The fire was no accident. It had erupted with focused, malicious intent on the far side of the crowd—a coward’s weapon, meant to scatter and terrify. Predictable, he thought, his mind already filing the event under Daghfal: Probable Cause. The villagers’ response was equally predictable: chaos, a stampede of lower-order thinking.
His gaze tracked the hunters’ assaults. They channeled their crude aspects through those pitiable Siphons—a gust of wind here, a surge of earth there. Technically sound in form, but utterly underpowered. Like throwing pebbles at a fortress wall. The crystalline beast didn’t even acknowledge them; a twitch of a tail sent men flying. Their failure was a foregone conclusion, a product of inferior tools and no tactical doctrine. Wasteful.
Then Kamran Darius made his move.
Zahid’s eyes narrowed slightly. Finally, a competent individual. The village leader’s earth-spike formation was a proficient, direct application of his aspect—Power channeled through Stone, exactly as his file suggested. For a moment, Zahid appreciated the clean efficiency of it.
The aftermath was just as efficiently brutal. The subsequent convulsions, the rigid collapse. Terminal Channel Burn. The diagnosis was now a confirmed, observable fact. Kamran Darius was transformed from a negotiating entity to a logistical complication.
A problem, Zahid mused, the bureaucratic ramifications unfolding in his mind with cold clarity. A frontier leader dying during an active Guild investigation would not simply be a tragedy. It would be a red stamp on a dozen forms. It would mean review panels, evidence locks, and a minimum six-month suspension of all regional contracts while some committee debated liability. The specimen would be quarantined by Guild archivists, not field investigators. An intolerable delay.
His attention returned to the specimen itself. It paced with a predator’s lethal grace, dismissing the villagers as one might dismiss gnats. Its focus on the boy was absolute. But more fascinating was its reconstitution—the way the ash itself obeyed it, re-knitting severed parts cut by the villager's desperate attempts. This wasn’t mere beastly regeneration. This was a violation of natural law, a localized re-writing of reality’s rules. The intellectual purity of it was… compelling.

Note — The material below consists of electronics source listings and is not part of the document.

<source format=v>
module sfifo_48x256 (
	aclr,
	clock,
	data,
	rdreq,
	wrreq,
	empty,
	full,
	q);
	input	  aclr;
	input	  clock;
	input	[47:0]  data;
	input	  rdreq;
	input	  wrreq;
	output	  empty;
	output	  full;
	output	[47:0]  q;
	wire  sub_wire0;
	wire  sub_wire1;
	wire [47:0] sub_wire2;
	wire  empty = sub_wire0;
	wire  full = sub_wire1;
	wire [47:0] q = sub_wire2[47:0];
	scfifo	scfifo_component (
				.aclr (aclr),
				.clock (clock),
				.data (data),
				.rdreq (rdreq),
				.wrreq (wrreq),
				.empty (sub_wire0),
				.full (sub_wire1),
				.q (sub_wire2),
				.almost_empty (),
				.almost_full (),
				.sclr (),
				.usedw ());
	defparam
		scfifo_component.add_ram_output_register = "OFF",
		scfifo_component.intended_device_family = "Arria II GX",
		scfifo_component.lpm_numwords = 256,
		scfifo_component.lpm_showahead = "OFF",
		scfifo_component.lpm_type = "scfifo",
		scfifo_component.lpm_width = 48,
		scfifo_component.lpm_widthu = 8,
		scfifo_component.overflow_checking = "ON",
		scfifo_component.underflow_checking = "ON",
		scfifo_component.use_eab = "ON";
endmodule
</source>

Then he saw the woman—Leyla—pull the boy toward the fire’s edge. An illogical choice. Emotion overriding survival instinct, likely to result in two more casualties. More complications. More paperwork. More delays.

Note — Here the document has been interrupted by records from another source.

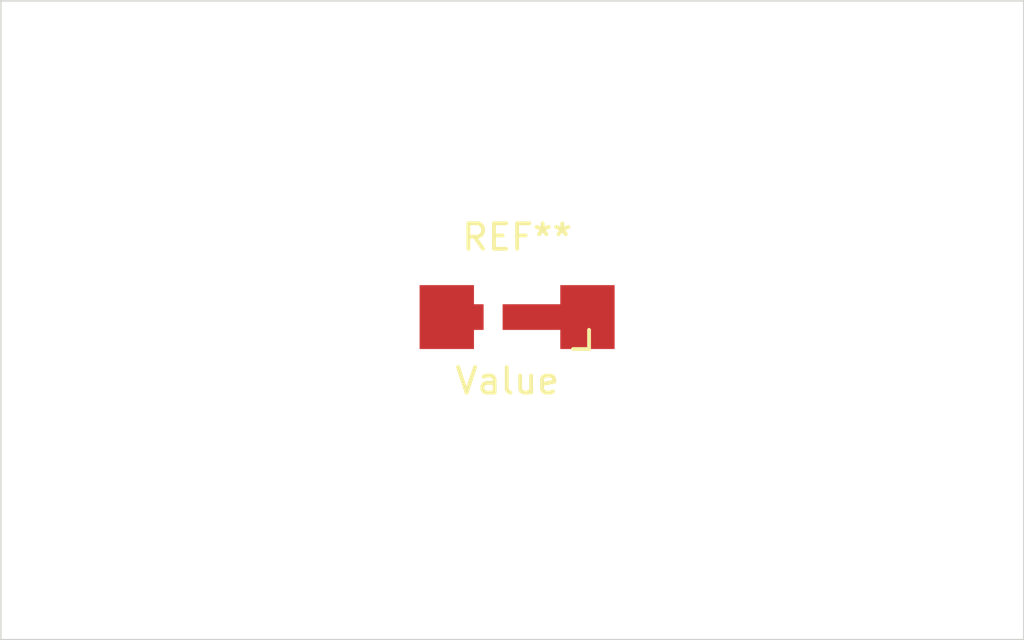
<source format=kicad_pcb>
(kicad_pcb (version 20211014) (generator pcbnew)

  (general
    (thickness 1.6)
  )

  (paper "A4")
  (layers
    (0 "F.Cu" signal)
    (31 "B.Cu" signal)
    (32 "B.Adhes" user "B.Adhesive")
    (33 "F.Adhes" user "F.Adhesive")
    (34 "B.Paste" user)
    (35 "F.Paste" user)
    (36 "B.SilkS" user "B.Silkscreen")
    (37 "F.SilkS" user "F.Silkscreen")
    (38 "B.Mask" user)
    (39 "F.Mask" user)
    (40 "Dwgs.User" user "User.Drawings")
    (41 "Cmts.User" user "User.Comments")
    (42 "Eco1.User" user "User.Eco1")
    (43 "Eco2.User" user "User.Eco2")
    (44 "Edge.Cuts" user)
    (45 "Margin" user)
    (46 "B.CrtYd" user "B.Courtyard")
    (47 "F.CrtYd" user "F.Courtyard")
    (48 "B.Fab" user)
    (49 "F.Fab" user)
    (50 "User.1" user)
    (51 "User.2" user)
    (52 "User.3" user)
    (53 "User.4" user)
    (54 "User.5" user)
    (55 "User.6" user)
    (56 "User.7" user)
    (57 "User.8" user)
    (58 "User.9" user)
  )

  (setup
    (pad_to_mask_clearance 0)
    (pcbplotparams
      (layerselection 0x00010fc_ffffffff)
      (disableapertmacros false)
      (usegerberextensions false)
      (usegerberattributes true)
      (usegerberadvancedattributes true)
      (creategerberjobfile true)
      (svguseinch false)
      (svgprecision 6)
      (excludeedgelayer true)
      (plotframeref false)
      (viasonmask false)
      (mode 1)
      (useauxorigin false)
      (hpglpennumber 1)
      (hpglpenspeed 20)
      (hpglpendiameter 15.000000)
      (dxfpolygonmode true)
      (dxfimperialunits true)
      (dxfusepcbnewfont true)
      (psnegative false)
      (psa4output false)
      (plotreference true)
      (plotvalue true)
      (plotinvisibletext false)
      (sketchpadsonfab false)
      (subtractmaskfromsilk false)
      (outputformat 1)
      (mirror false)
      (drillshape 1)
      (scaleselection 1)
      (outputdirectory "")
    )
  )

  (net 0 "")

  (footprint "KWDPLS32EC6H6J4C8E1-kSU-v6" (layer "F.Cu") (at 158.15 110.9))

  (gr_rect (start 142 101) (end 174 121) (layer "Edge.Cuts") (width 0.05) (fill none) (tstamp d4731ffa-8622-474b-99f8-cfcbb09d05de))

)

</source>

A faint, cold irritation settled in Zahid’s chest. Inefficiency upon inefficiency. The observational phase had concluded. The village was spent. Its leader was down. The variables were now only degrading further.
Enough.
With a thought as deliberate as a drawn blade, he signaled the Conduits woven into his gloves. They answered with a resonant hum, blue-white light bleeding from the seams. Ambient mana, still clean and potent beyond the ash’s corrupting reach, flowed into the crystal matrices, stabilized and ready.
Time to cut through the noise and secure the asset.